Nicholas Rooney, a former diplomat, decision to film some as boastful and repulsive as Aleksandr Dugin is akin to traipsing on broken glass without making a sound. Dugin is repulsive when he speaks not because of how he looks but because of his ideas, his perception towards life, nationality, and culture. We, as an audience are cushioned because we are not carrying a dialogue with him directly. We can pause, ponder, and shout. Rooney doesn’t have this liberty and he shouldn’t. A documentary can be a discourse but it shouldn’t be a debate within the confines of the screen. Therefore, every time Rooney’s threshold is broken and an interjection occurs from his side, the documentary loses its efficiency.
Similar to The Wolf in the Moonlight: The Thin Blue Line (1988) Documentary Review
The Wolf in the Moonlight is an optimistic project. It feels as if Rooney played Russian Roulette with his own foot. Because even when the material he is receiving from the subject is volatile, suppressed, unfocused, indulgent, and certainly ineligible to be romanticized, Rooney attempts to draw some mythical parallels and expose Dugin’s inherent conservatism with the use of cinematic tools. Dugin struggles to gather his thoughts in a comprehensible manner, probably due to the fact that English is not his first language, and ends up contradicting himself on many occasions. But it gets tiresome to listen to the person’s ramblings and diplomacy around questions that have binary answers.
I am particularly disappointed with the questionnaire chosen and even though I can be understanding of the fact that the subject has to approve every question before it is asked before the camera, a filmmaker has to understand that he/she/they will have to deceive in order to extract. Dugin gets mostly comfortable questions to which he can boost his ego. And in the very few instances of confrontation, such as Rooney’s attempts to make Dugin comment on the responsibility of the Ukrainian Crisis, Dugin ties the moment in diplomatic authority and renders Rooney’s interjections void.
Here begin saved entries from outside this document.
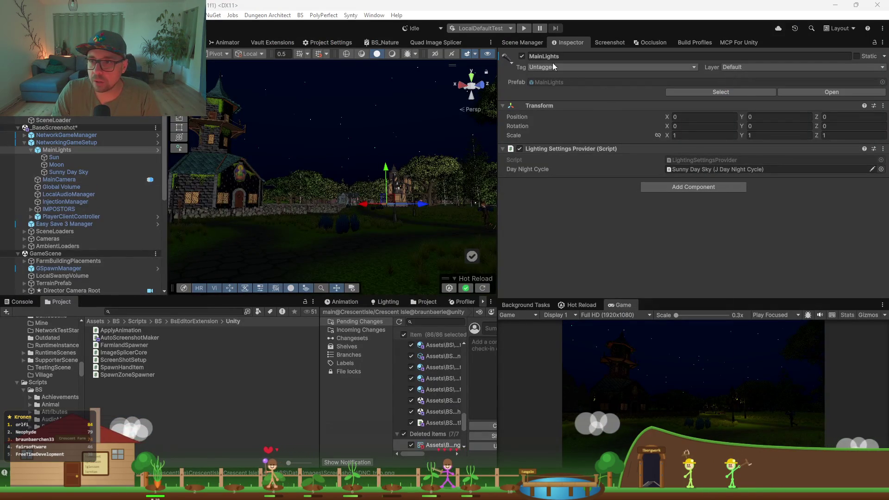
# Step: Disable MainLights and render a screenshot with the main lights off, producing DNC_tmp_2.png
pyautogui.click(522, 56)
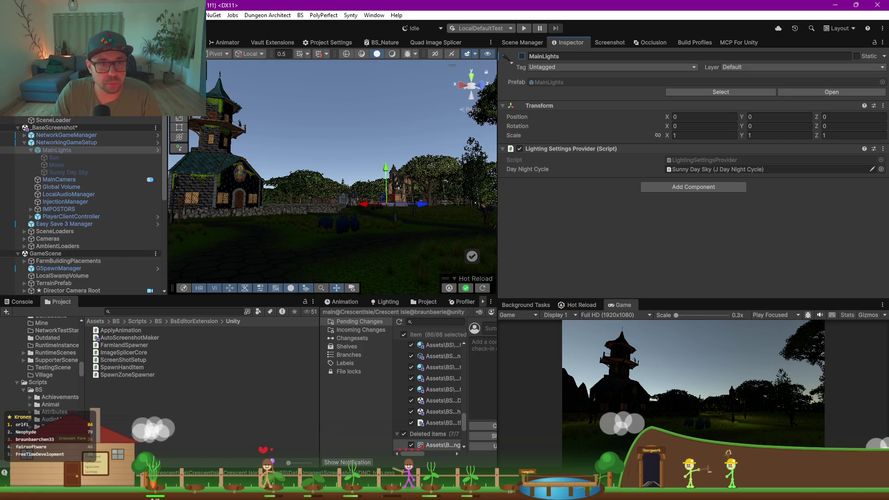
pyautogui.click(343, 181)
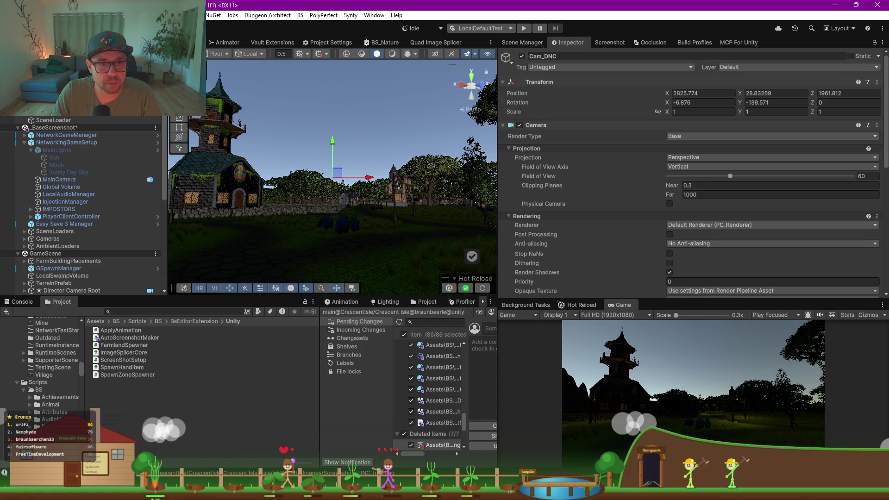
pyautogui.click(83, 120)
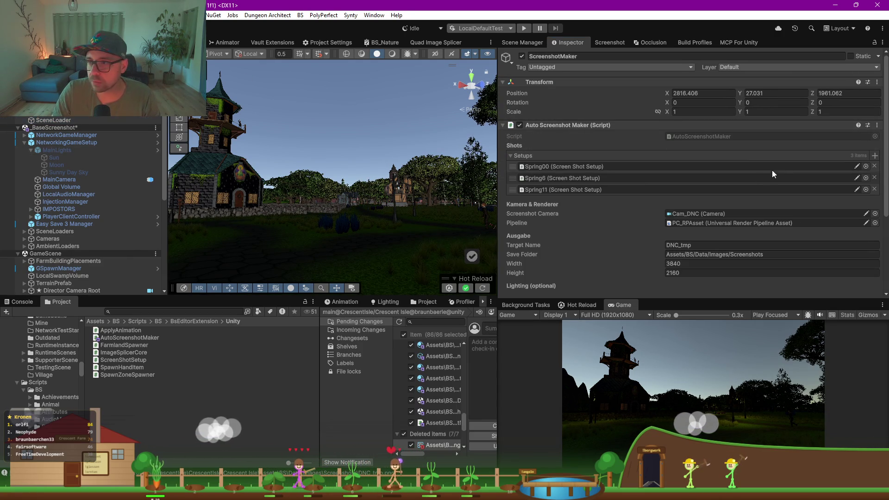
pyautogui.scroll(-5, 648, 259)
pyautogui.click(679, 231)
What works in the documentary is the camera work because it observes, exhibits, and adulterates the screenplay. The camera’s gaze builds an environment in which Dugin gets rewarded with dominance. But the charm is only translucent for you clearly get to see a man who is given more importance than he deserves on his turf. I would add this to Rooney’s merit and the potency of his ambition.
The Wolf in the Moonlight will go down in history for its academic value and will serve an archival purpose than the purpose of awareness or entertainment. But it is more about an individual than the individual’s influence on world politics. Therefore, it has a little takeaway for those interested in geopolitics altogether or communist nationalism. This documentary will find itself in a very restricted space but it will survive because it matters.